Women presenting with ALL in pregnancy before 20 weeks should be counselled to consider termination of the pregnancy. From 20 weeks gestation, there is still a considerable risk of fetal and maternal complications. A modified treatment regimen omitting methotrexate until the third trimester should be considered, with the aim of delivering the baby after 32 weeks gestation when the mother is not pancytopaenic. Cytarabine, cyclophosphamide, vincristine, L-asparaginase and anthracyclines have all been used in pregnancy.

Myeloproliferative neoplasms

Myeloproliferative neoplasms (MPN) defined by the World Health Organization encompass the more commonly encountered essential thrombocythaemia, polycythaemia vera, primary myelofibrosis, chronic myelogenous leukaemia (CML) and the rarer entities MPN unclassified, mast cell disorders, chronic neutrophilic leukaemia and hypereosinophilic syndrome.

Chronic myelogenous leukaemia

The incidence of CML is 0.6–2 per 100,000 per year, accounting for 15% of leukaemia in adults, 10% of which occurs in women of child-bearing age.

The standard treatment is imatinib mesylate, a tyrosine kinase inhibitor that targets the BCR/ABL oncogene present in CML. Treatment with imatinib has revolutionised CML treatment: 76% of women achieve complete cytogenetic remission at 18 months. Imatinib, however, has been reported to be teratogenic in animal studies. The largest study onimatinib in pregnancy includes 180 pregnancies. Outcome data are available for 125 (69%). Of those with known outcomes, 50% delivered normal infants and 28% underwent elective termination of pregnancy. Congenital abnormalities were identified in 12 infants.

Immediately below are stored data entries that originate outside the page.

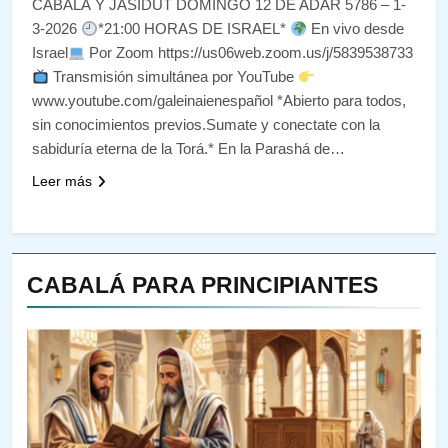
CABALÁ Y JASIDUT DOMINGO 12 DE ADAR 5786 – 1-
3-2026
*21:00 HORAS DE ISRAEL*
En vivo desde
Israel
Por Zoom https://us06web.zoom.us/j/5839538733
Transmisión simultánea por YouTube
www.youtube.com/galeinaienespañol *Abierto para todos,
sin conocimientos previos.Sumate y conectate con la
sabiduría eterna de la Torá.* En la Parashá de…
Leer más
CABALÁ PARA PRINCIPIANTES
144
¿QUIÉN ES SABIO? EL QUE
VE LO QUE VA A NACER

Before the introduction of imatinib, interferon-alpha or hydroxyurea were treatment options in women who were not suited to bone marrow transplant. Animal studies report hydroxyurea to be teratogenic. It also rarely leads to a cytogenetic response. Interferon-alpha, however, being a relatively large compound is unlikely to cross the placenta. Animal studies do not report interferon to be teratogenic. Interferon, however, produces a suboptimal cytogenetic response of between 10 and 38% compared with imatinib. Leukapheresis is used in cases of CML that present with symptoms of hyperleukocytosis. Leukapheresis is a temporary measure. Two cases of leukapheresis in pregnant women with CML have been reported to have favourable outcomes.

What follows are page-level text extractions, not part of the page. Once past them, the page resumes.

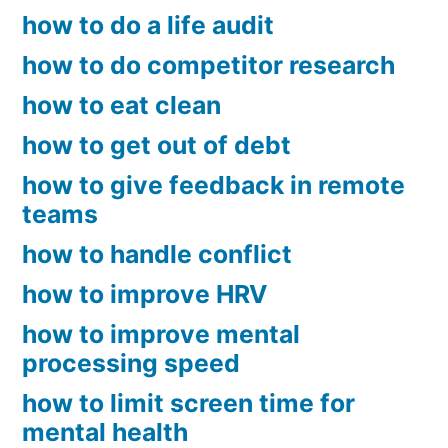
how to do a life audit
how to do competitor research
how to eat clean
how to get out of debt
how to give feedback in remote
teams
how to handle conflict
how to improve HRV
how to improve mental
processing speed
how to limit screen time for
mental health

Women presenting with chronic phase CML in pregnancy may be closely monitored and started on imatinib in postpartum. In the presence of hyperleukocytosis, however, interferon-alpha should be commenced. A more challenging dilemma is in women who have achieved a cytogenetic response with imatinib and want to become pregnant. The response achieved with imatinib is dependent upon continuation of treatment, and cessation is associated with a risk of relapse. Woman should be informed of this risk. Of nine women who stopped imatinib due to pregnancy, six progressed to cytogenetic response and five lost their complete haematological response. After pregnancy, imatinib was reintroduced with a repeat response to treatment. If imatinib is discontinued, interferon-alpha should be started alongside regular disease monitoring, with the reintroduction of imatinib if disease progression occurs. Women presenting with accelerated-phase CML in the first trimester should start a tyrosine kinase inhibitor and consider termination of pregnancy. In the event of an unplanned pregnancy in a woman taking imatinib, the options include the following: termination of pregnancy; consideration of stopping imatinib and commencing IFN; or continuation of imatinib with detailed fetal scanning, with the potential to terminate the pregnancy if congenital malformation is identified.